Investing out of FOMO is natural. For this reason, it is tougher to stay away from it. Sugar is not good, and even though, it makes you feel good, you always put a check on it. Similarly, you must learn to deal with FOMO. Here are a few things you can do:

Set clear investment goals: Define your investment goals and horizon with risk tolerance. Having a well-defined plan will help you stay focused on your own financial goals rather than getting swayed by others' actions.

Educate yourself: Learn about different investment options, understand the risks involved, and study the fundamentals of the assets you're interested in. The more knowledge you have related to investing, the better equipped you will be to make informed decisions.

Stick to your investment strategy: Develop a disciplined investment strategy that aligns with your goals. It could be long-term investing, value investing, or any other approach that suits your risk profile. Avoid making impulsive decisions based on short-term market movements or the fear of missing out on quick gains.

Focus on long-term trends: Instead of chasing short-term market fluctuations, concentrate on identifying long-term trends and investment opportunities.

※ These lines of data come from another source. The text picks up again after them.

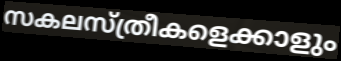
സകലസ്ത്രീകളെക്കാളുംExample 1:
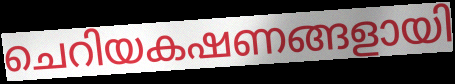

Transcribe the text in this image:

ചെറിയകഷണങ്ങളായി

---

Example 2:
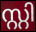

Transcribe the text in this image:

സ്റ്റി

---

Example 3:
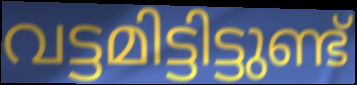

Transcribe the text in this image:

വട്ടമിട്ടിട്ടുണ്ട്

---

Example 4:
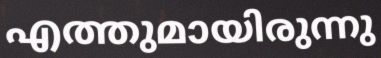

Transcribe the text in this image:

എത്തുമായിരുന്നു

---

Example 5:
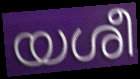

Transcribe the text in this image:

യശീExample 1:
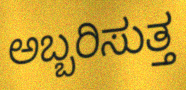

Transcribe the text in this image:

ಅಬ್ಬರಿಸುತ್ತ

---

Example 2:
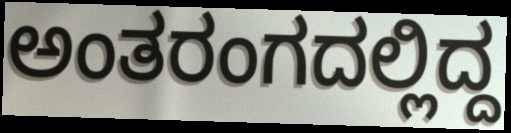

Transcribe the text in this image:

ಅಂತರಂಗದಲ್ಲಿದ್ದ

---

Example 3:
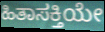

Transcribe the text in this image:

ಹಿತಾಸಕ್ತಿಯೇ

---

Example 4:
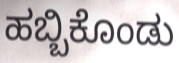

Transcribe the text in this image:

ಹಬ್ಬಿಕೊಂಡು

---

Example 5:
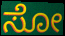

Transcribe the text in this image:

ಸೋ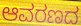
ಆವರಣದ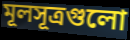
মূলসূত্রগুলো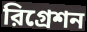
রিগ্রেশন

Understand the underlying factors that drive growth and evaluate investments based on their potential over time.

Perform thorough research: Before investing, conduct comprehensive research on the potential investment opportunities. Analyse financial statements, consider industry trends, evaluate competitive positioning, and assess the overall outlook. Rely on data and analysis rather than emotional impulses.

Stay disciplined and patient: Investing is a long-term endeavour. Stick to your investment plan, avoid impulsive actions, and be patient with the ups and downs of the market. Remember that FOMO-driven decisions often lead to suboptimal outcomes.

Before you go

Investors need to understand that FOMO-driven investment decisions can be risky. Stock prices can be volatile, and the perceived "hot" investments may not always sustain upward momentum. When the market sentiment changes, the stock price could decline, leading to potential losses for investors who succumbed to FOMO.

FOMO can be influenced by various factors, such as social media, news outlets, and peer pressure. While it's natural to be influenced by the successes of others, you must base your decisions on a thorough understanding of the investment, including its fundamentals, risks, and long-term prospects, rather than solely succumbing to FOMO.